* HOW TO COMPLETE THIS TASK
From the listing below, extract every line in which the word "ankle" appears.

┌─ INPUT FOR THIS TASK

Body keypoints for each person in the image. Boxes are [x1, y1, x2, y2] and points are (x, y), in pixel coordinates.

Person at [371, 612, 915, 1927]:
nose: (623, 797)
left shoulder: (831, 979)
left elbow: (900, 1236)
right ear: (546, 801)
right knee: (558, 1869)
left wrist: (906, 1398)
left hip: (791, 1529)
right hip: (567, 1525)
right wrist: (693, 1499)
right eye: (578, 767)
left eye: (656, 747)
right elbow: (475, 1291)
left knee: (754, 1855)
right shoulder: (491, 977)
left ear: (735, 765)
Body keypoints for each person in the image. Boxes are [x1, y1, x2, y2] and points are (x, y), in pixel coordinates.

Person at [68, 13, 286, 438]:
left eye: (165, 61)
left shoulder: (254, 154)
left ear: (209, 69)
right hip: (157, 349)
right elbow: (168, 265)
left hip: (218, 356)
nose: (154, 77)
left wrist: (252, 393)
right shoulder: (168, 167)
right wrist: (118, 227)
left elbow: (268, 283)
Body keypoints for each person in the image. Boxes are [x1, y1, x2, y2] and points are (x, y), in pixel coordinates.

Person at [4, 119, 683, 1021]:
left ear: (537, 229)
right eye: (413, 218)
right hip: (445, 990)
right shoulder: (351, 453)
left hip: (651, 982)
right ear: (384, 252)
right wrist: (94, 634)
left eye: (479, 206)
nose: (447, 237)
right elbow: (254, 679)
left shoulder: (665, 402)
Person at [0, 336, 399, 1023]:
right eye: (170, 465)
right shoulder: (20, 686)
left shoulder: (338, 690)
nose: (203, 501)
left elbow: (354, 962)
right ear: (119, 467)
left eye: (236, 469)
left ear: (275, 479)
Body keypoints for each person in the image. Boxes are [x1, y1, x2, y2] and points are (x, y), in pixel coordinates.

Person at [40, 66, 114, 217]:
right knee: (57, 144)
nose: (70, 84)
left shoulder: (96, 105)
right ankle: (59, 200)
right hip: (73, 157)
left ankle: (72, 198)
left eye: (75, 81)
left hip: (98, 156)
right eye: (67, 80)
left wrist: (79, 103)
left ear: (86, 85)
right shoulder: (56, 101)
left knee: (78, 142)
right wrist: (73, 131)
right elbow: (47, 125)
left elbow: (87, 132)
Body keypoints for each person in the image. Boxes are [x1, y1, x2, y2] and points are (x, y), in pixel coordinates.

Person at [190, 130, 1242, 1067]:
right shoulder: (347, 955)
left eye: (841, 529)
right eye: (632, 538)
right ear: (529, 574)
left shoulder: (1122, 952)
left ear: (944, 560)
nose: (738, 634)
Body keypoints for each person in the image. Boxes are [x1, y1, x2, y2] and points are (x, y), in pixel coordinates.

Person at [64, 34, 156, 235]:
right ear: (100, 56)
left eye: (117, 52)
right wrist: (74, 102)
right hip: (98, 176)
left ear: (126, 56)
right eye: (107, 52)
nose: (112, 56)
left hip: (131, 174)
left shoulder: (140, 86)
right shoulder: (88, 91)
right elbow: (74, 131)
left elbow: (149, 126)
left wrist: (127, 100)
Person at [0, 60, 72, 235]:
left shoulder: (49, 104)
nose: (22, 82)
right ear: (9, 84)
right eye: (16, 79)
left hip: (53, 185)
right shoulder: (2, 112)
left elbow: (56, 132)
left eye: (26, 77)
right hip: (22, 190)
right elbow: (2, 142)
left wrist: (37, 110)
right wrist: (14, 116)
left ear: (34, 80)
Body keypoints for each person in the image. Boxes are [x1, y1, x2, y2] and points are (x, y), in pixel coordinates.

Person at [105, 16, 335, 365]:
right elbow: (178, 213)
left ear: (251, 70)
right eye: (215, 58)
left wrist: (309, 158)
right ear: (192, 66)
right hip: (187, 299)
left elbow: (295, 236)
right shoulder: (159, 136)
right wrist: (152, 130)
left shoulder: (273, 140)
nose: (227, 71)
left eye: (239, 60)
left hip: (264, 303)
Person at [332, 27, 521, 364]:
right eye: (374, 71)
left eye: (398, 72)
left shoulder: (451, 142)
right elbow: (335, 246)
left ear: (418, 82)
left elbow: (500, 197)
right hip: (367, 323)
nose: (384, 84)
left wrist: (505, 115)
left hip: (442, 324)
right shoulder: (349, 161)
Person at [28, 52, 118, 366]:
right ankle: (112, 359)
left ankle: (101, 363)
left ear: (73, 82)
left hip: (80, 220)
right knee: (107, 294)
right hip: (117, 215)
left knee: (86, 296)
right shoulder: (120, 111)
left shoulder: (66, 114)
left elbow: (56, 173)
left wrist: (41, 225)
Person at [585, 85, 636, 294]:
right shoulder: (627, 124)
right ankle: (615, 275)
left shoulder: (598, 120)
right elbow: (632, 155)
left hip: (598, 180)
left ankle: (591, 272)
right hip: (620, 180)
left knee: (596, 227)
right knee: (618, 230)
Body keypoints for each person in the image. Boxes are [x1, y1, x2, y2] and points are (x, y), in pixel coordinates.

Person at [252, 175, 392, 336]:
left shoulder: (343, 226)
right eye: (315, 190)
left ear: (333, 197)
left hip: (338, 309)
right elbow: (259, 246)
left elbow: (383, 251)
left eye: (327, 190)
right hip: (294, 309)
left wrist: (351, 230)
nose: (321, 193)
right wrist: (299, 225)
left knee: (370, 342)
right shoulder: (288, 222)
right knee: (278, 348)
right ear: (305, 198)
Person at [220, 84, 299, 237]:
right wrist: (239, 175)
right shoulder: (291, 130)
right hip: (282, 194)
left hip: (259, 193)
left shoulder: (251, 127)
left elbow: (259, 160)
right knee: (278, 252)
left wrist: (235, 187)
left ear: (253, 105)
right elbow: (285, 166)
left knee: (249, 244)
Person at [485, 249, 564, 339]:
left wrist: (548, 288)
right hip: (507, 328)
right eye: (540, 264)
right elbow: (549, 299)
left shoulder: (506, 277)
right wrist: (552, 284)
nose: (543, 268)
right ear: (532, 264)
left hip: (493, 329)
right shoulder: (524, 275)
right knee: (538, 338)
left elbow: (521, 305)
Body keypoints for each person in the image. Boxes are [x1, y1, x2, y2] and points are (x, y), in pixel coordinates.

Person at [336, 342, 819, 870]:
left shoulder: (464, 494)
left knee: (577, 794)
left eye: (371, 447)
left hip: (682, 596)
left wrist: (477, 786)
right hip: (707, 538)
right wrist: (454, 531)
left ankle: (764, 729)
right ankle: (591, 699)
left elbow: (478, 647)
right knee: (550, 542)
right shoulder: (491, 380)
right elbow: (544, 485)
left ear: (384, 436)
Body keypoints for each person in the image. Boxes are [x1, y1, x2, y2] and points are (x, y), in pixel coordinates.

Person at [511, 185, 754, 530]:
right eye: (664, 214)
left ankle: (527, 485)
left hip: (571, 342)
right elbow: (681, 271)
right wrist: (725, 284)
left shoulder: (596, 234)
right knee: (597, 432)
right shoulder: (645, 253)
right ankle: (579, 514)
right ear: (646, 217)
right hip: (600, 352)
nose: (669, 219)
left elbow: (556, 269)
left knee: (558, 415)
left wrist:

└─

* ANSWER SPACE
right ankle: (59, 200)
left ankle: (72, 198)
right ankle: (112, 359)
left ankle: (101, 363)
right ankle: (615, 275)
left ankle: (591, 272)
left ankle: (764, 729)
right ankle: (591, 699)
left ankle: (527, 485)
right ankle: (579, 514)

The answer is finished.